BRIEF DESCRIPTION OF THE DRAWINGS FIG. 1 is a block diagram showing an embodiment of a control device applied to the welding method of the present invention, FIG. 2 is a graph showing the relationship between welding speed and the number of short circuits, and FIG. FIG. 4A is a sectional view taken along the line cc ′ of FIG. 3, FIG. 4B is a sectional view taken along the line aa ′ of FIG. 3, and FIG. Is a sectional view taken along the line cc 'of FIG. 3, and FIG.

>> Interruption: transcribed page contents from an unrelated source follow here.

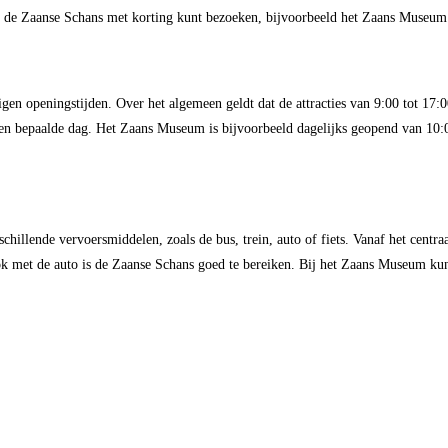
je de Zaanse Schans met korting kunt bezoeken, bijvoorbeeld het Zaans Museum
gen openingstijden. Over het algemeen geldt dat de attracties van 9:00 tot 17
en bepaalde dag. Het Zaans Museum is bijvoorbeeld dagelijks geopend van 10:0
hillende vervoersmiddelen, zoals de bus, trein, auto of fiets. Vanaf het centr
ok met de auto is de Zaanse Schans goed te bereiken. Bij het Zaans Museum kun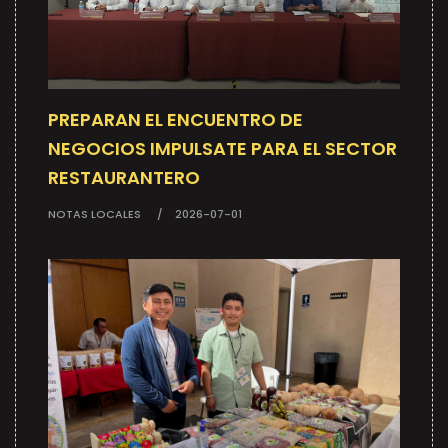
PREPARAN EL ENCUENTRO DE
NEGOCIOS IMPULSATE PARA EL SECTOR
RESTAURANTERO
NOTAS LOCALES
2026-07-01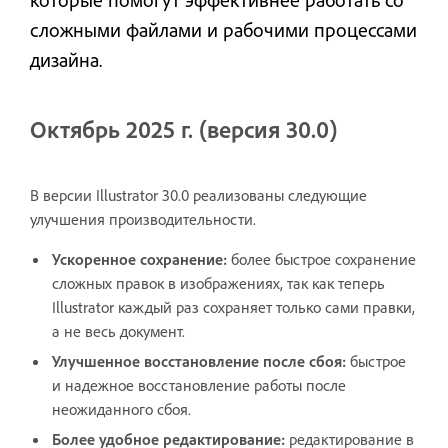
сложными файлами и рабочими процессами
дизайна.
Октябрь 2025 г. (версия 30.0)
В версии Illustrator 30.0 реализованы следующие
улучшения производительности.
Ускоренное сохранение:
более быстрое сохранение
сложных правок в изображениях, так как теперь
Illustrator каждый раз сохраняет только сами правки,
а не весь документ.
Улучшенное восстановление после сбоя:
быстрое
и надежное восстановление работы после
неожиданного сбоя.
Более удобное редактирование:
редактирование в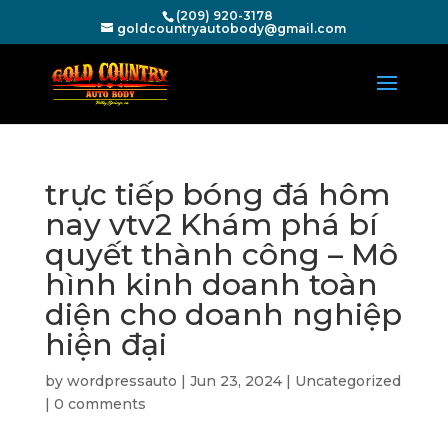
(209) 920-3178
goldcountryautobody@gmail.com
trực tiếp bóng đá hôm
nay vtv2 Khám phá bí
quyết thành công – Mô
hình kinh doanh toàn
diện cho doanh nghiệp
hiện đại
by
wordpressauto
|
Jun 23, 2024
|
Uncategorized
|
0 comments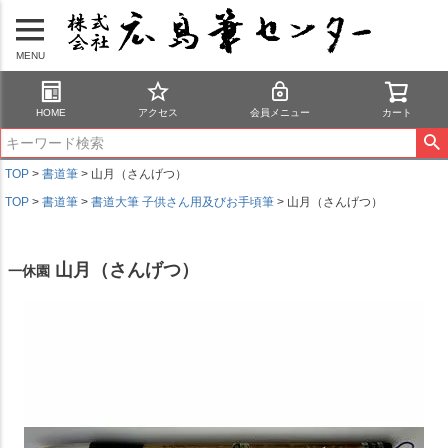
MENU
HOME
アクセス
会員メニュー
カート
TOP
書道筆
山月（さんげつ）
TOP
書道筆
書道大筆 子供さん用及びお手頃筆
山月（さんげつ）
山月（さんげつ）
一休園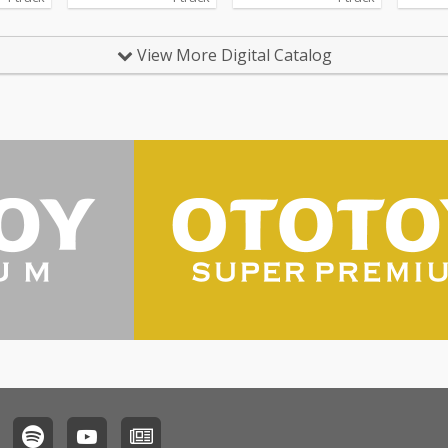
クリスマ
ルカが歌っています。
ルカが歌っています。
外から
あった
View More Digital Catalog
ってみ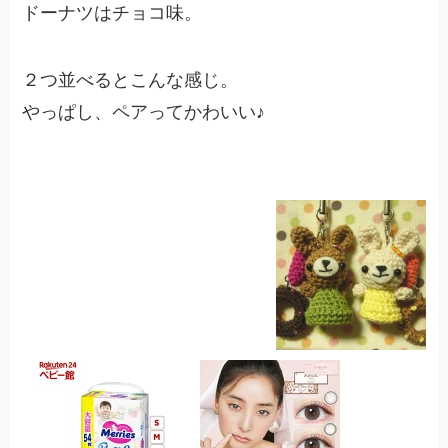
ドーナツはチョコ味。
２つ並べるとこんな感じ。
やっぱし、ペアってかわいい♪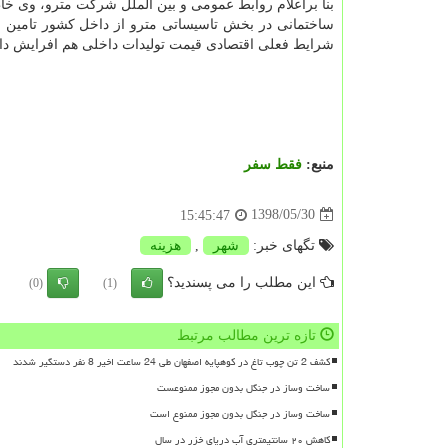
بنا براعلام روابط عمومی و بین الملل شركت مترو، وی خاط
ساختمانی در بخش تاسیساتی مترو از داخل كشور تامین می ش
شرایط فعلی اقتصادی قیمت تولیدات داخلی هم افرایش د
منبع:
فقط سفر
1398/05/30
15:45:47
تگهای خبر:
شهر
,
هزینه
این مطلب را می پسندید؟
(0)
(1)
تازه ترین مطالب مرتبط
کشف 2 تن چوب تاغ در کوهپایه اصفهان طی 24 ساعت اخیر 8 نفر دستگیر شدند
ساخت وساز در جنگل بدون مجوز ممنوعست
ساخت وساز در جنگل بدون مجوز ممنوع است
کاهش ۲۰ سانتیمتری آب دریای خزر در سال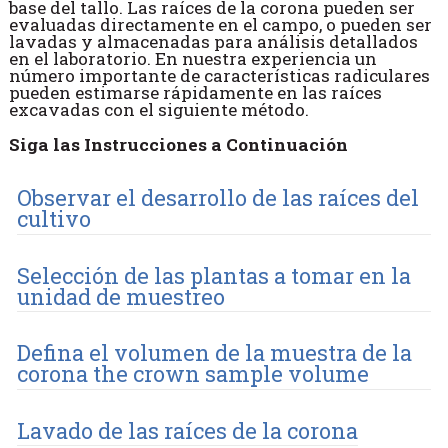
base del tallo. Las raíces de la corona pueden ser
evaluadas directamente en el campo, o pueden ser
lavadas y almacenadas para análisis detallados
en el laboratorio. En nuestra experiencia un
número importante de características radiculares
pueden estimarse rápidamente en las raíces
excavadas con el siguiente método.
Siga las Instrucciones a Continuación
Observar el desarrollo de las raíces del
cultivo
Selección de las plantas a tomar en la
unidad de muestreo
Defina el volumen de la muestra de la
corona the crown sample volume
Lavado de las raíces de la corona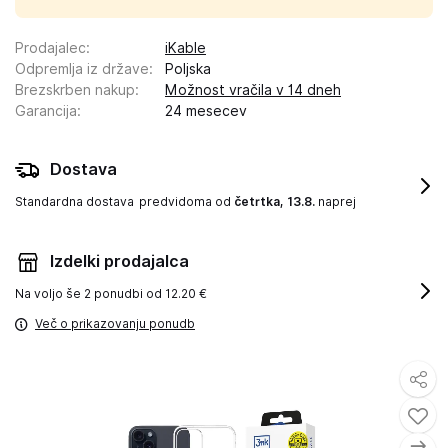
Prodajalec
:
iKable
Odpremlja iz države
:
Poljska
Brezskrben nakup
:
Možnost vračila v 14 dneh
Garancija
:
24 mesecev
Dostava
Standardna dostava
predvidoma od
četrtka, 13.8.
naprej
Izdelki prodajalca
Na voljo še
2 ponudbi od 12.20 €
Več o prikazovanju ponudb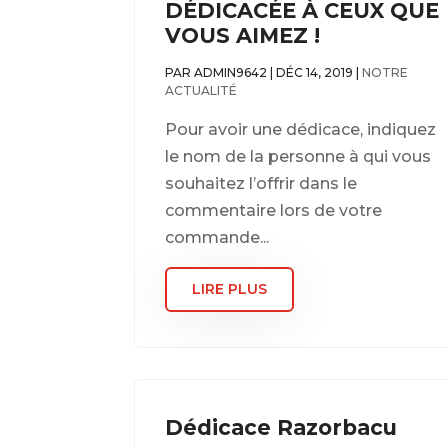
DÉDICACÉE À CEUX QUE
VOUS AIMEZ !
PAR
ADMIN9642
|
DÉC 14, 2019
|
NOTRE
ACTUALITÉ
Pour avoir une dédicace, indiquez
le nom de la personne à qui vous
souhaitez l’offrir dans le
commentaire lors de votre
commande...
LIRE PLUS
Dédicace Razorbacu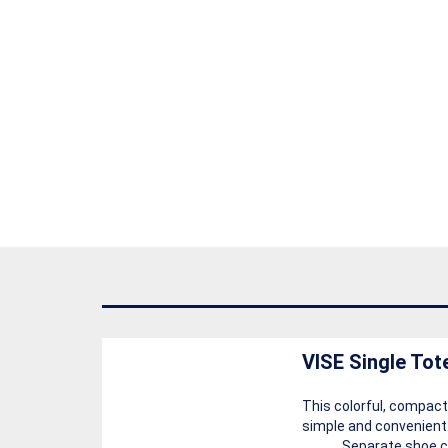
VISE Single Tot
This colorful, compact,
simple and convenient
Separate shoe c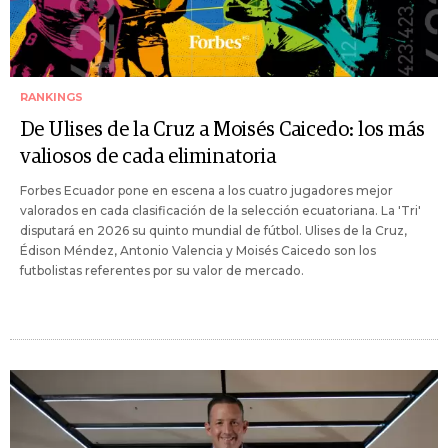
RANKINGS
De Ulises de la Cruz a Moisés Caicedo: los más
valiosos de cada eliminatoria
Forbes Ecuador pone en escena a los cuatro jugadores mejor
valorados en cada clasificación de la selección ecuatoriana. La 'Tri'
disputará en 2026 su quinto mundial de fútbol. Ulises de la Cruz,
Édison Méndez, Antonio Valencia y Moisés Caicedo son los
futbolistas referentes por su valor de mercado.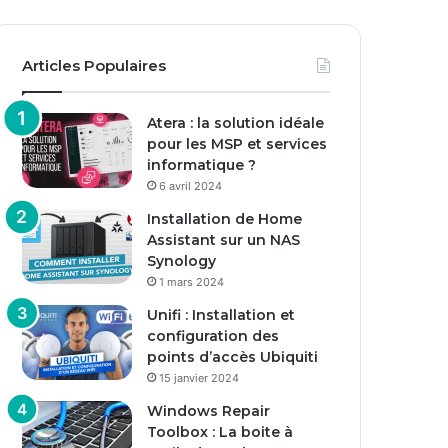
Articles Populaires
Atera : la solution idéale
pour les MSP et services
informatique ?
6 avril 2024
Installation de Home
Assistant sur un NAS
Synology
1 mars 2024
Unifi : Installation et
configuration des
points d’accès Ubiquiti
15 janvier 2024
Windows Repair
Toolbox : La boite à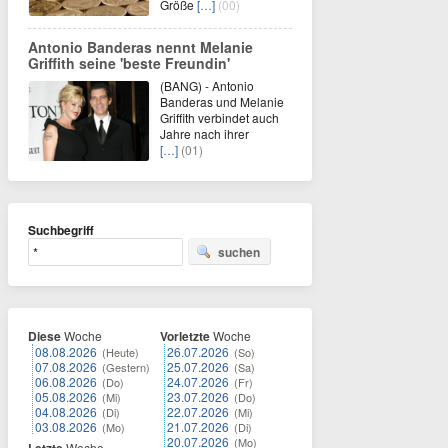
Größe
[…]
(00)
Antonio Banderas nennt Melanie
Griffith seine 'beste Freundin'
(BANG) - Antonio
Banderas und Melanie
Griffith verbindet auch
Jahre nach ihrer
[…]
(01)
Suchbegriff
suchen
Diese
Woche
Vorletzte
Woche
08.08.2026
26.07.2026
(Heute)
(So)
07.08.2026
25.07.2026
(Gestern)
(Sa)
06.08.2026
24.07.2026
(Do)
(Fr)
05.08.2026
23.07.2026
(Mi)
(Do)
04.08.2026
22.07.2026
(Di)
(Mi)
03.08.2026
21.07.2026
(Mo)
(Di)
20.07.2026
(Mo)
Woche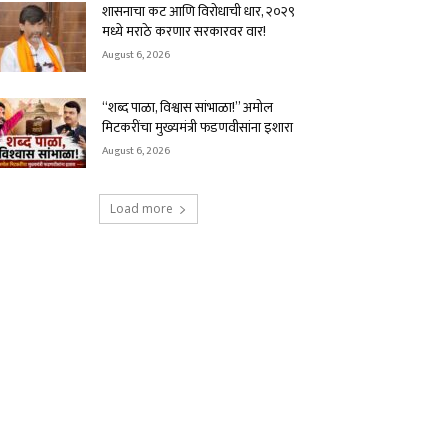
शासनाचा कट आणि विरोधाची धार, २०२९
मध्ये मराठे करणार सरकारवर वार!
August 6, 2026
“शब्द पाळा, विश्वास सांभाळा!” अमोल
मिटकरींचा मुख्यमंत्री फडणवीसांना इशारा
August 6, 2026
Load more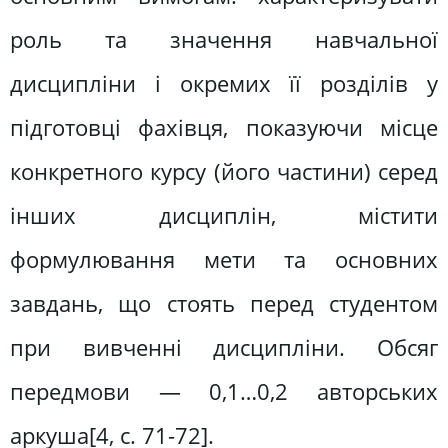
роль та значення навчальної
дисципліни і окремих її розділів у
підготовці фахівця, показуючи місце
конкретного курсу (його частини) серед
інших дисциплін, містити
формулювання мети та основних
завдань, що стоять перед студентом
при вивченні дисципліни. Обсяг
передмови — 0,1…0,2 авторських
аркуша[4, c. 71-72].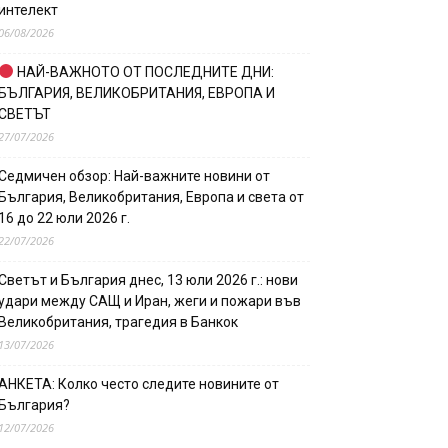
интелект
06/08/2026
НАЙ-ВАЖНОТО ОТ ПОСЛЕДНИТЕ ДНИ:
БЪЛГАРИЯ, ВЕЛИКОБРИТАНИЯ, ЕВРОПА И
СВЕТЪТ
27/07/2026
Седмичен обзор: Най-важните новини от
България, Великобритания, Европа и света от
16 до 22 юли 2026 г.
22/07/2026
Светът и България днес, 13 юли 2026 г.: нови
удари между САЩ и Иран, жеги и пожари във
Великобритания, трагедия в Банкок
13/07/2026
АНКЕТА: Колко често следите новините от
България?
12/07/2026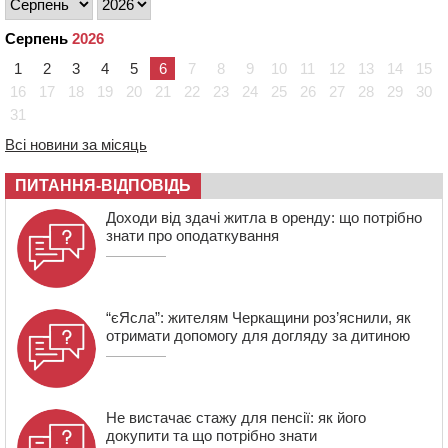
08:57
На Уманщині підрядника зобов’язали сплатити понад
670 тис грн штрафу за незаконні зміни до договору
Серпень
2026
08:20
Обрано претендента на посаду директора
1
2
3
4
5
6
7
8
9
10
11
12
13
14
15
Мокрокалигірського психоневрологічного інтернату
16
17
18
19
20
21
22
23
24
25
26
27
28
29
30
07:23
Уманські міграційники видворили з країни грузина,
31
який відсидів термін у колонії
Всі новини за місяць
05 СЕРПНЯ 2026, СЕРЕДА
20:28
Наступні два дні на Черкащині прогнозують пік
ПИТАННЯ-ВІДПОВІДЬ
африканського “пекла”
Доходи від здачі житла в оренду: що потрібно
19:30
Проєкт просторового розвитку Корсунь-
знати про оподаткування
Шевченківської громади рекомендували до
погодження
“єЯсла”: жителям Черкащини роз’яснили, як
отримати допомогу для догляду за дитиною
Не вистачає стажу для пенсії: як його
докупити та що потрібно знати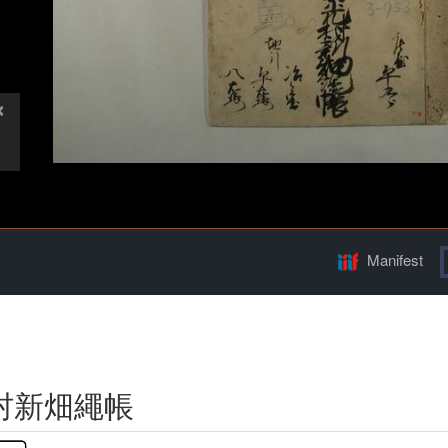
Manifest
村新畑繩帳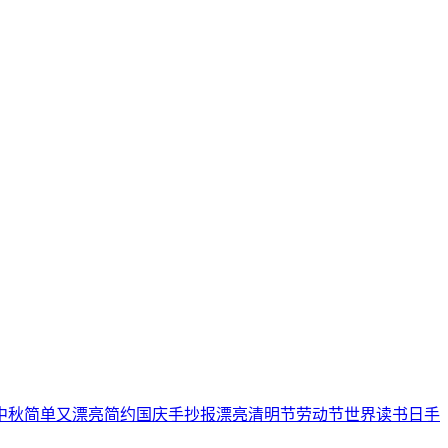
中秋
简单又漂亮
简约
国庆手抄报
漂亮
清明节
劳动节
世界读书日
手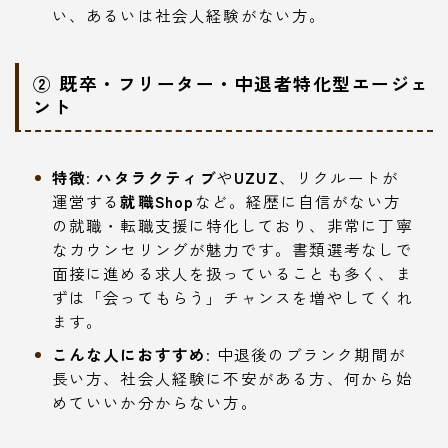
い、あるいは社会人経験がない方。
② 既卒・フリーター・中退者特化型エージェ
ント
特徴
:
ハタラクティブ
や
UZUZ
、リクルートが
運営する
就職Shop
など。経歴に自信がない方
の就職・転職支援に特化しており、非常に丁寧
なカウンセリングが魅力です。書類選考なしで
面接に進める求人を扱っていることも多く、ま
ずは「会ってもらう」チャンスを増やしてくれ
ます。
こんな人におすすめ
: 中退後のブランク期間が
長い方、社会人経験に不安がある方、何から始
めていいか分からない方。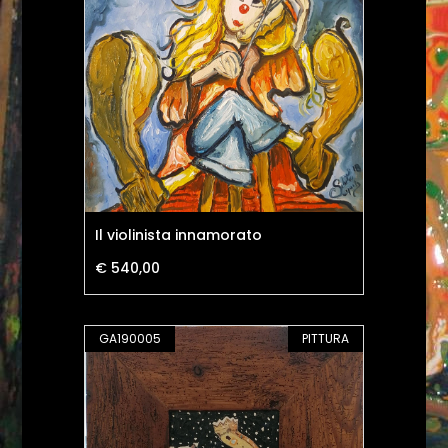
Il violinista innamorato
€ 540,00
GA190005
PITTURA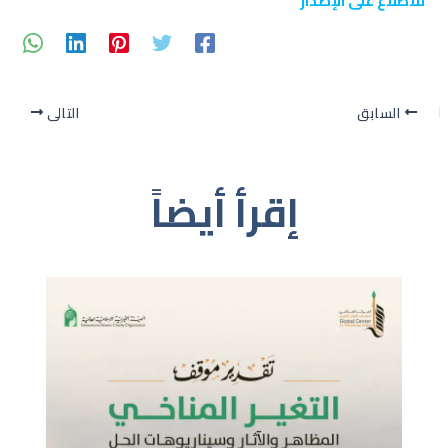
للاطلاع على الإصدار
السابق
التالي
إقرأ أيضاً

b'line sectional view, FIG. 6 is a diagram for explaining the relationship between the distance between the weld metal tip and the wire tip in the low current region and the number of short circuits, and FIG. 7 is a diagram showing the distribution of the short circuit time in the low current region. FIG. 8 (A) is a diagram showing the relationship between the short-circuit column length L and the short-circuit time Ts, FIG. 8 (B) is a diagram showing the short-circuit column length L, and FIG. 9 is the relationship between the time t and the short-circuit column length L. FIG. 10, FIG. 10 and FIG. 11 are side sectional views showing the relationship between welding conditions and molten pool, and FIGS. 12 and 13 have the distance between the weld metal tip and the welding wire tip and a specific short-circuit time. It is a graph which shows the relationship of the number of short circuits or a short circuit time rate. 1 ... Welding base metal, 2 ... Groove, 3 ... Backing material, 4 ... Welding torch, 5 ... Truck, 6 ... Rail, 7 ... Welding wire, 8 ... Welding metal, 10 ... ... welding power source, 11 ... short circuit detection circuit, 13 ... pulse generation circuit, 14 ... pulse width discrimination circuit, 15 ... number detection circuit, 16 ... changeover switch, 17 ... sampling circuit, 18a ... weaving left end Detection circuit, 18b ... Weaving center detection circuit, 18c ... Weaving right end detection circuit, 19 ... Holding circuit, 20 ... Comparator, 21 ... Reference voltage generator,
22: Cart motor control device, 23: Droplet.

Claims (3)

[Claims] 1. A backing material is provided on the back side of a groove of a welded joint having a gap between groove forming members having a groove gap changing, and a consumable electrode is provided with a low electric charge along the groove. Perform arc welding in the basin, select a short circuit of a time length caused by droplet transfer due to pinch force from among the short circuits generated between the consumable electrode and the welding base metal, and select the selected short circuit per unit time. An arc welding method characterized by detecting the number of times or a short circuit time rate, and controlling the welding speed so that the detected value is always kept at a set value. 2. The arc welding method according to claim 1, wherein the number of short circuits or the short circuit duration is detected intermittently at or near the center of the weaving. 3. The arc welding method according to claim 1, wherein the number of short circuits or the short circuit time ratio is detected intermittently at or near the end of the weaving.